After he learned of the pending birth, Joseph thought about deserting Mary, his betrothed, but the “angel of the Lord” came forth in a dream and convinced the reluctant Joseph to wed Mary.

The night Jesus was born in a Bethlehem stable an angel appeared to shepherds in a nearby field. The angel announced the birth of the Messiah and described where to find Him. 

After visiting the baby, the Wise Men dreamt the king of Herod intended to harm Jesus. In three dreams, angels told Joseph how to keep Jesus safe.

A dream birthed another biblical narrative. Around 95 AD, a heavenly figure emerged in a dream to John of Patmos on the Aegean Island where he lived. 

The dream directed him to record his visions. Stars and dragons, seals and a leopard-like beast, dense numerology, and apocalyptic scenarios became Revelation. 

The final book of the Christian Bible tells the sensational stories of the Four Horsemen and the Second Coming of Christ.

Dreams are also intricate to the holy books and teachings of Islam. 

Muhammad, a shepherd and merchant, was meditating in a cave near Mecca when the angel Gabriel pronounced in a dream to the future prophet and founder of Islam, “O Muhammad, you are the messenger of Allah.”  

From 610 CE, when Muhammad was nearly forty until his death twenty-three years later, the angel in dreams and visions imparted the Qur’an, believed by Muslims to be the word of God.

Dreams foretold the course of the first female Muslim saint, Rābia al-Basri. After she was born in Basra, Iraq, in 717, Muhammad told her father in a dream, “Your newly born daughter is a favorite of the Lord, and shall lead many Muslims to the right path.” Al-Basri founded Sufism, the mystical aspect of Islam.  

                     –From Dreams and the Wisdom Within by Joyce Lynn

                                       WHY EMBRACE DREAM AWARENESS

Dreams strengthen the spiritual seeker and houses of worship, nurture personal growth, and empower communities – all values of today’s Jewish institutions.

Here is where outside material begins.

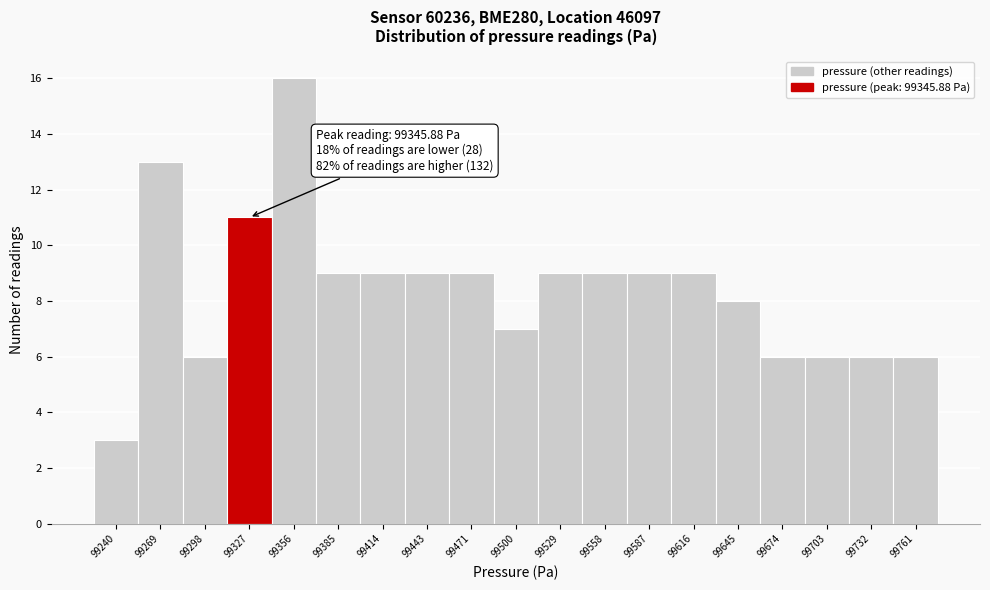

Reading left to right, what are all the values shown in this chart?

99240=3	99269=13	99298=6	99327=11	99356=16	99385=9	99414=9	99443=9	99471=9	99500=7	99529=9	99558=9	99587=9	99616=9	99645=8	99674=6	99703=6	99732=6	99761=6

JASD aims to re-instill appreciation of dreams to synagogue services and individual and communal Jewish life by empowering the affiliated and unaffiliated to call on the power of dreams in all aspects of life.

JASD explores the potency of Jewish and interfaith communities sharing dreams and draws upon the positive insights and actions flowing from attention to our dreams.